Bronfman has submitted a $4.3 billion offer for National Amusements, the company through which Redstone’s family controls the media giant, and a minority stake in Paramount Global, according to people familiar with the situation.
As part of the offer, Bronfman has proposed buying National Amusements in an equity deal valued at $1.75 billion, equal to what Skydance has offered for Redstone’s company, plus investing $1.5 billion onto Paramount’s balance sheet, also similar to what Skydance has offered, the people said.
The figure also would cover a $400 million breakup fee owed if Paramount chooses to go with an offer other than Skydance.
Bronfman, who formerly ran Warner Music and liquor giant Seagram, has secured financing commitments primarily from high net-worth individuals and family offices, the people said. He has also teamed up with movie producer Steven Paul, who previously expressed interest in National Amusements.
The new offer marks the latest twist in a monthslong effort to sell Paramount, which owns CBS, cable networks Comedy Central and Nickelodeon, the Paramount+ streaming service and movie studio.
Last month, Redstone agreed to sell National Amusements to Skydance Media, run by David Ellison, the son of billionaire Oracle co-founder Larry Ellison. Under that deal, Skydance and its investors have agreed to spend more than $8 billion to acquire National Amusements and then merge Skydance into Paramount, creating a new iteration of the iconic business.
Under the terms of that deal, Skydance agreed to buy National Amusements in a transaction with an equity value of $1.75 billion. Skydance and its investors agreed to put $1.5 billion on Paramount’s balance sheet, which it can use to pay down debt.
Skydance is committing another $4.5 billion that Paramount can use for an offer to buy out about 50% of nonvoting shares at $15 each, or can roll into the new company.
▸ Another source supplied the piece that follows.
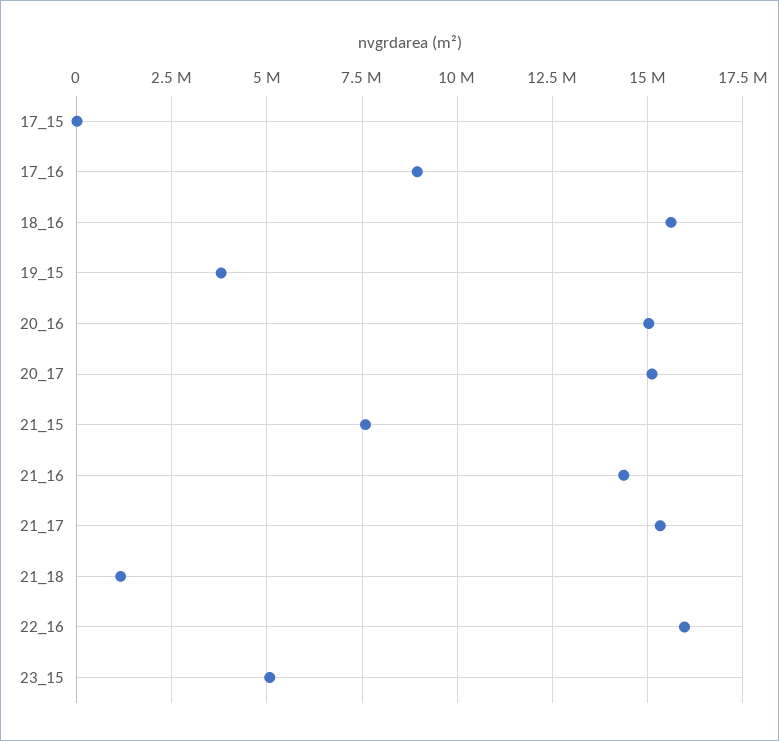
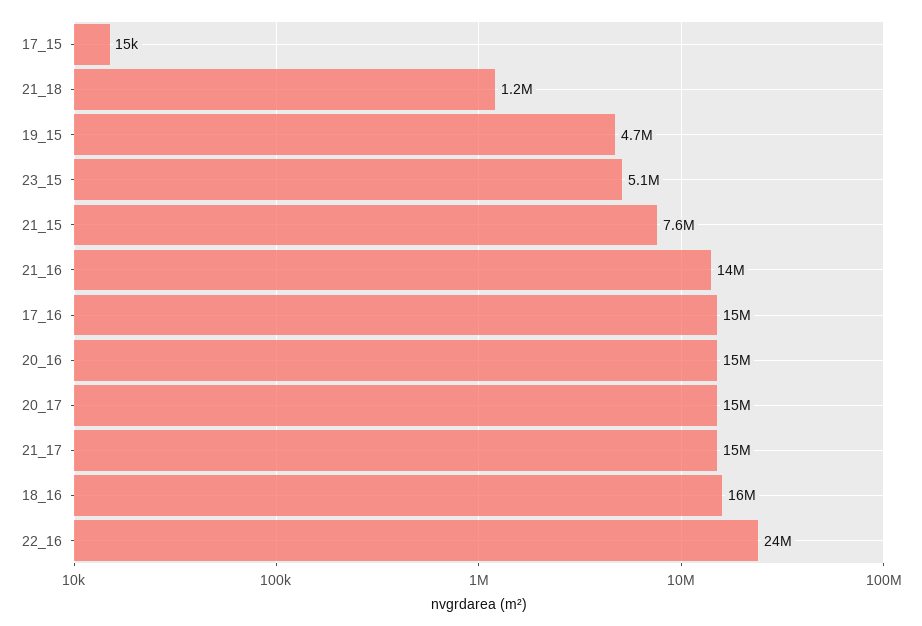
17_16: 9000000 -> 15000000
19_15: 3750000 -> 4700000
22_16: 16000000 -> 24000000

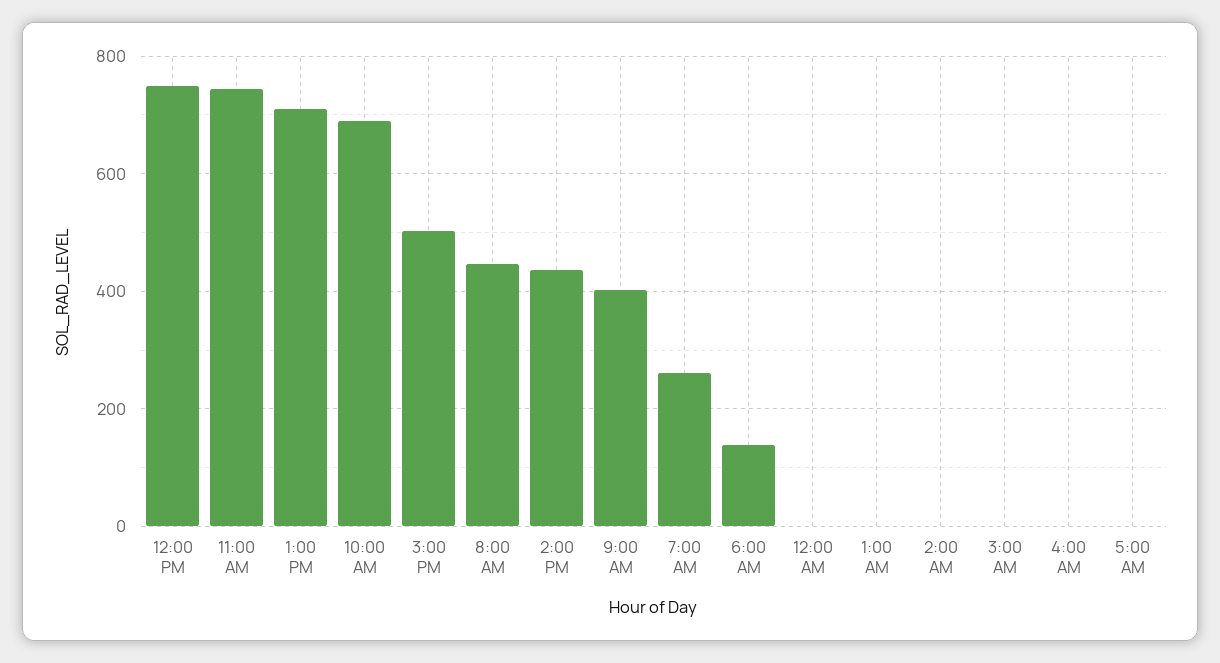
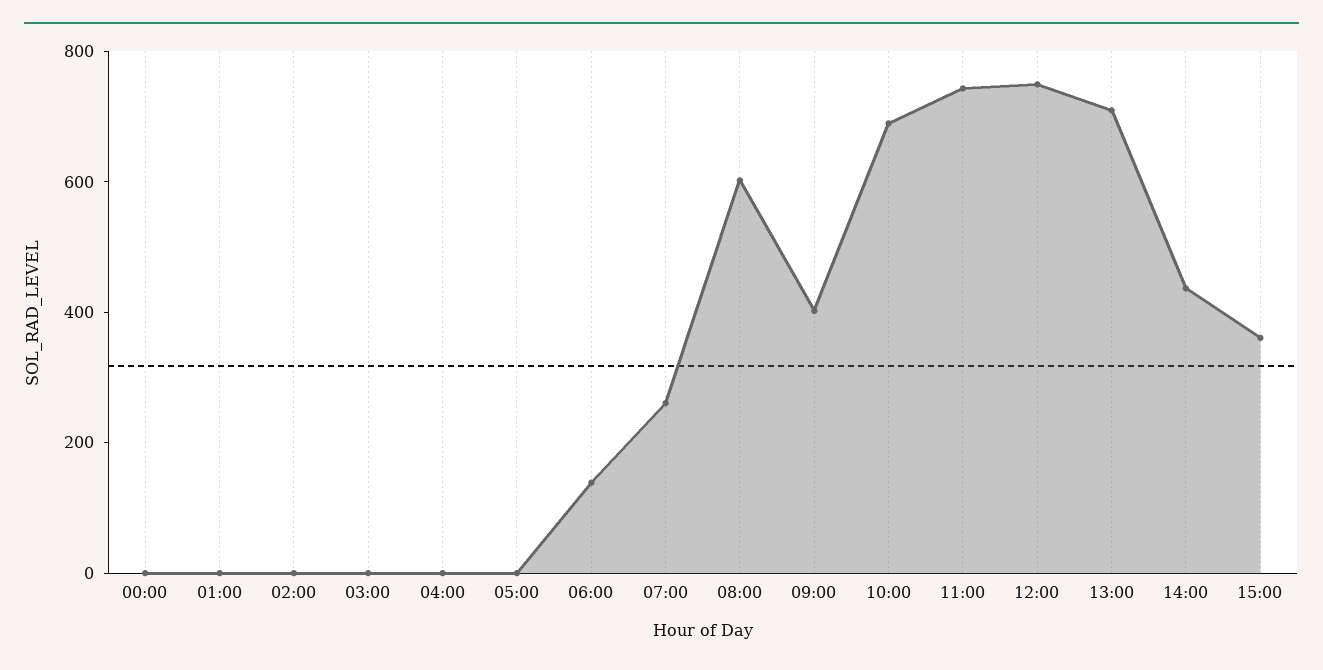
3:00 PM: 500 -> 350
8:00 AM: 440 -> 600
Non-Redstone voting shareholders would be eligible to cash out for $23 a share or roll into the new company as nonvoting shareholders.
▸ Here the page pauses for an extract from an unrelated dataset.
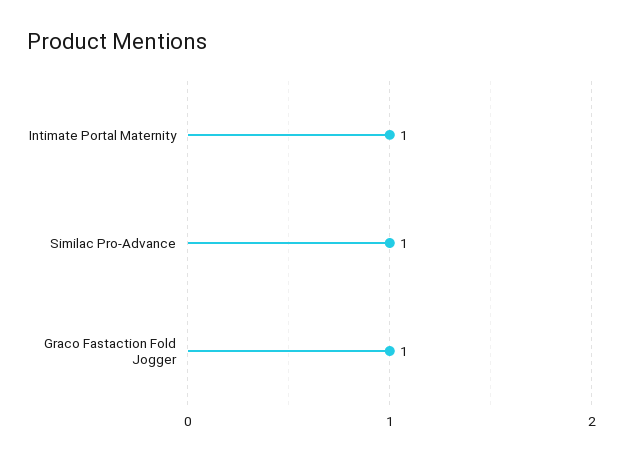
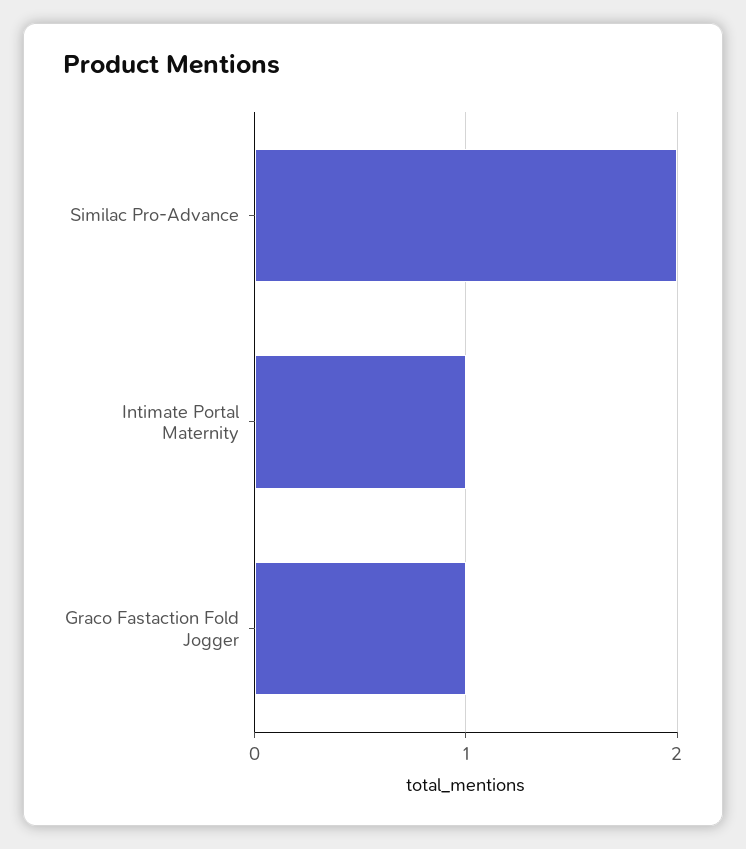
Similac Pro-Advance: 1 -> 2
The Skydance deal is subject to a “go-shop period,” when other potential buyers can make offers, which ends on Wednesday.
Now it is up to a special committee of directors at Paramount to decide if Bronfman’s bid “is or would reasonably be expected to lead to a superior proposal,” relative to Skydance’s offer, and thus warrants extending the go-shop period for another two weeks, according to the Skydance deal terms.
Skydance declined to comment.
Bronfman’s pitch is that his deal is better for Paramount shareholders because they wouldn’t be diluted like they would be in the Skydance deal, under which Paramount would buy Skydance in an all-stock transaction. Many Paramount shareholders have voiced concerns about the Skydance deal because they say it is a sweetheart deal for Redstone.
In a letter sent on Monday evening, Bronfman related to Paramount’s special committee that he has financing commitments for about $5 billion, the people said.
Bronfman still faces a significant challenge in getting the deal done. Under the terms of Redstone’s deal with Skydance, Skydance has the right to improve the terms of its deal.
Bronfman, who has served as the executive chairman of sports-centric streaming service Fubo since 2020, has discussed bringing in new partners from the technology and other industries for possible strategic partnerships, should he take over Paramount, The Wall Street Journal previously reported.
Bronfman separately scored a major victory last week following his company Fubo’s suit against Warner Bros. Discovery, Fox Corp.and Disney for announcing the launch of a joint venture earlier this year. On Friday, a judge blocked the new sports streaming service from debuting, dealing a major blow to the three companies’ efforts.